William Randolph Hearst



Sostenía Treviranus que la realidad no tiene por qué ser interesante, pero Hearst aseveraba que el periodista podía hacerla atractiva. Así, cuando un trampero descubrió oro en el Yukón, convocó a cinco reporteros, les ordenó ponderar la importancia del yacimiento y recalcar que era sumamente fácil llegar a aquellas tierras del norte y conseguir rápidamente una fortuna. Cien mil desesperados se abalanzaron al frío norte. Un año después, Hearst decidió que Estados Unidos necesitaba una guerra. ¿A qué país declarársela? Ah, sí. España. Llevaba años perpetrando barbaridades en Cuba: sus soldados desnudaban a las viajeras estadounidenses que viajaban a la isla. ¡Demonios! Y ellos han obligado a desnudarse a Penélope Cruz en todas las películas que ha hecho en Hollywood. (Esto último es una buena muestra de exageración hearstiana.)

Aquí en España tenemos una derecha hearstiana y una izquierda hearstiana. Los primeros informan, por ejemplo, de que un grupo de extremistas radicales ha intentado ocupar el Congreso con la intención de dar un golpe de Estado; la izquierda hearstiana escribe que la policía ha cargado violentamente contra unos manifestantes pacíficos que habían intentado rodear el Congreso para llamar la atención de los diputados. Los primeros nos recuerdan que los manifestantes eran muy violentos, que muchos policías fueron heridos y que un agente perdió un ojo; los segundos nos ofrecen imágenes de los antidisturbios golpeando sin piedad a los pacíficos manifestantes. 

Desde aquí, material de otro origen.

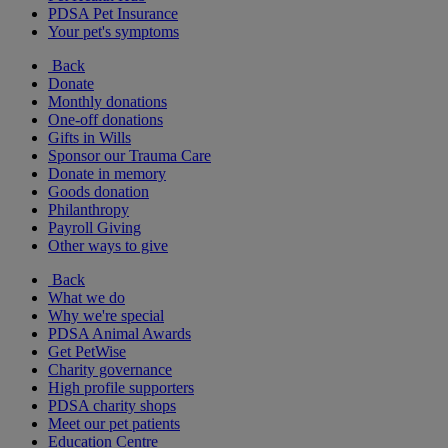
PDSA Pet Insurance
Your pet's symptoms
Back
Donate
Monthly donations
One-off donations
Gifts in Wills
Sponsor our Trauma Care
Donate in memory
Goods donation
Philanthropy
Payroll Giving
Other ways to give
Back
What we do
Why we're special
PDSA Animal Awards
Get PetWise
Charity governance
High profile supporters
PDSA charity shops
Meet our pet patients
Education Centre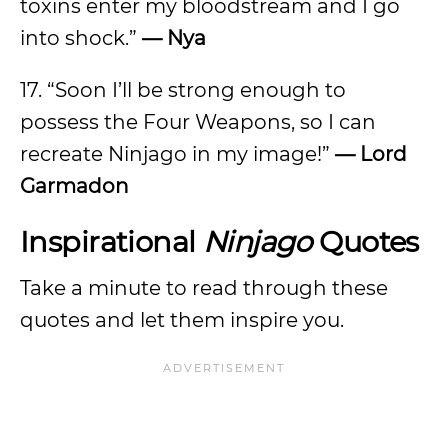
toxins enter my bloodstream and I go
into shock.”
— Nya
17. “Soon I’ll be strong enough to
possess the Four Weapons, so I can
recreate Ninjago in my image!”
— Lord
Garmadon
Inspirational
Ninjago
Quotes
Take a minute to read through these
quotes and let them inspire you.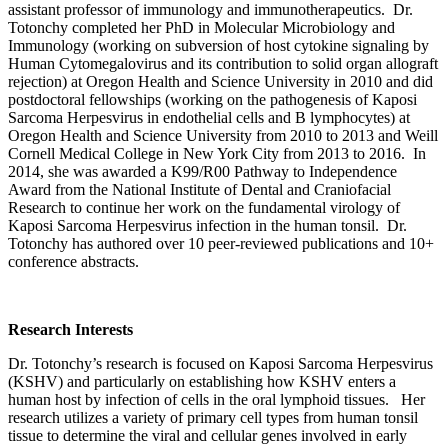
assistant professor of immunology and immunotherapeutics. Dr.
Totonchy completed her PhD in Molecular Microbiology and
Immunology (working on subversion of host cytokine signaling by
Human Cytomegalovirus and its contribution to solid organ allograft
rejection) at Oregon Health and Science University in 2010 and did
postdoctoral fellowships (working on the pathogenesis of Kaposi
Sarcoma Herpesvirus in endothelial cells and B lymphocytes) at
Oregon Health and Science University from 2010 to 2013 and Weill
Cornell Medical College in New York City from 2013 to 2016. In
2014, she was awarded a K99/R00 Pathway to Independence
Award from the National Institute of Dental and Craniofacial
Research to continue her work on the fundamental virology of
Kaposi Sarcoma Herpesvirus infection in the human tonsil. Dr.
Totonchy has authored over 10 peer-reviewed publications and 10+
conference abstracts.
Research Interests
Dr. Totonchy’s research is focused on Kaposi Sarcoma Herpesvirus
(KSHV) and particularly on establishing how KSHV enters a
human host by infection of cells in the oral lymphoid tissues. Her
research utilizes a variety of primary cell types from human tonsil
tissue to determine the viral and cellular genes involved in early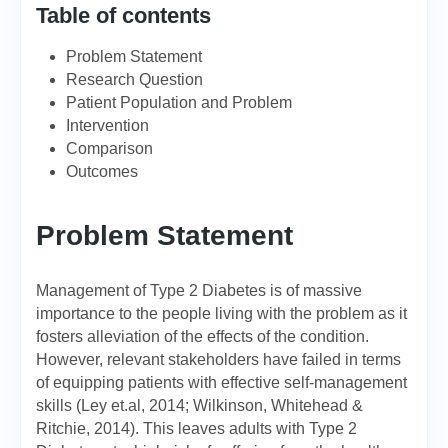
Table of contents
Problem Statement
Research Question
Patient Population and Problem
Intervention
Comparison
Outcomes
Problem Statement
Management of Type 2 Diabetes is of massive
importance to the people living with the problem as it
fosters alleviation of the effects of the condition.
However, relevant stakeholders have failed in terms
of equipping patients with effective self-management
skills (Ley et.al, 2014; Wilkinson, Whitehead &
Ritchie, 2014). This leaves adults with Type 2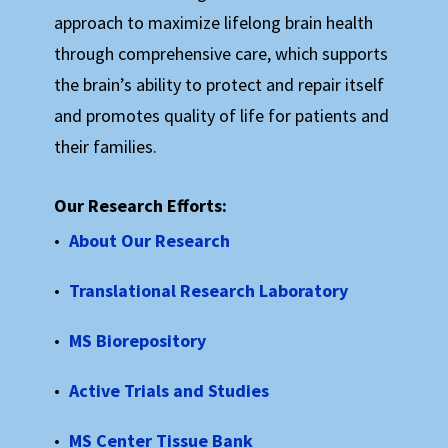
We’re proud to be an independent, Colorado-based
approach to maximize lifelong brain health
organization. When you get involved with the Rocky
through comprehensive care, which supports
Mountain MS Center, you’re making a difference
right here in your own community. Please join us in
the brain’s ability to protect and repair itself
making a difference in the lives of those living with
and promotes quality of life for patients and
MS every day!
their families.
We welcome your direct financial support, and we
pledge to be responsible stewards of your gifts.
Our Research Efforts:
About Our Research
We also invite you to participate in our work,
whether as an attendee to one of our educational
Translational Research Laboratory
programs, a guest at one of our events, or as a
volunteer in any capacity that’s right for you.
MS Biorepository
Active Trials and Studies
Ways to Get Involved:
MS Center Tissue Bank
Attend our Annual Gala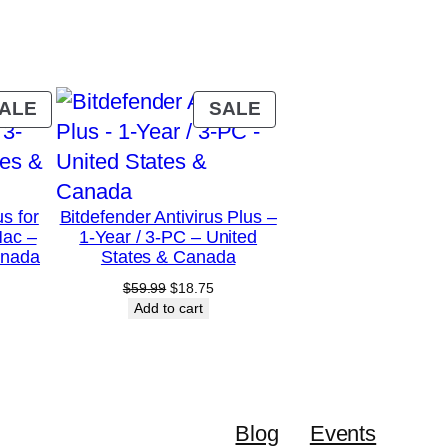
PRODUCT
PRODUCT
ALE
SALE
ON
ON
SALE
SALE
us for
Bitdefender Antivirus Plus –
Mac –
1-Year / 3-PC – United
anada
States & Canada
urrent
Original
Current
$
59.99
$
18.75
rice
price
price
Add to cart
:
was:
is:
28.75.
$59.99.
$18.75.
Blog
Events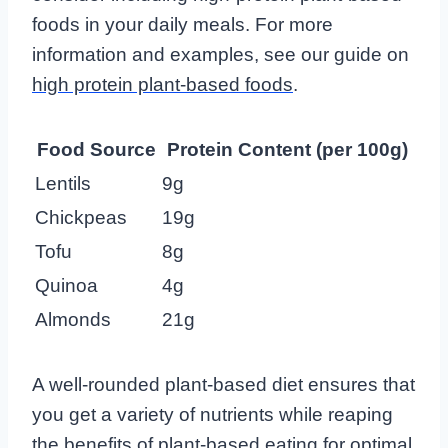
foods in your daily meals. For more
information and examples, see our guide on
high protein plant-based foods
.
Food Source
Protein Content (per 100g)
Lentils
9g
Chickpeas
19g
Tofu
8g
Quinoa
4g
Almonds
21g
A well-rounded plant-based diet ensures that
you get a variety of nutrients while reaping
the
benefits of plant-based eating
for optimal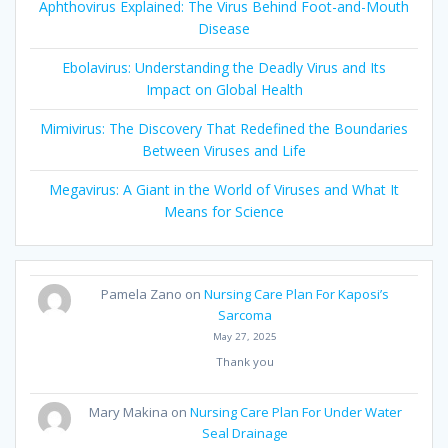
Aphthovirus Explained: The Virus Behind Foot-and-Mouth
Disease
Ebolavirus: Understanding the Deadly Virus and Its
Impact on Global Health
Mimivirus: The Discovery That Redefined the Boundaries
Between Viruses and Life
Megavirus: A Giant in the World of Viruses and What It
Means for Science
Pamela Zano
on
Nursing Care Plan For Kaposi’s
Sarcoma
May 27, 2025
Thank you
Mary Makina
on
Nursing Care Plan For Under Water
Seal Drainage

De todos modos, un hecho nos demuestra que Hearst no era ese sensacionalista que nos pintan. En 1924, el productor cinematográfico Tom Ince murió trágicamente: una bala le había reventado la cabeza. Hearst comprendió enseguida que una noticia de este tipo, aparecida en la prensa, destrozaría a la familia. Contrató a un médico que certificó que la muerte de Ince se había debido a un ataque al corazón. El cuerpo fue rápidamente incinerado. Por una vez, fueron los rivales de Hearst los que practicaron un vergonzoso amarillismo: informaron de que Ince había muerto en el Oneida, el yate de Hearst, y sugirieron que el propio magnate le había disparado. Alegaron que Hearst había visto a Chaplin hablar con Marion Davies, la amante del millonario: Ince guardaba cierto parecido físico con Chaplin. Desde luego, nada de esto es verdad. En cualquier caso, Chaplin no aceptó nunca más las reiteradas invitaciones a las lujosas fiestas de Hearst.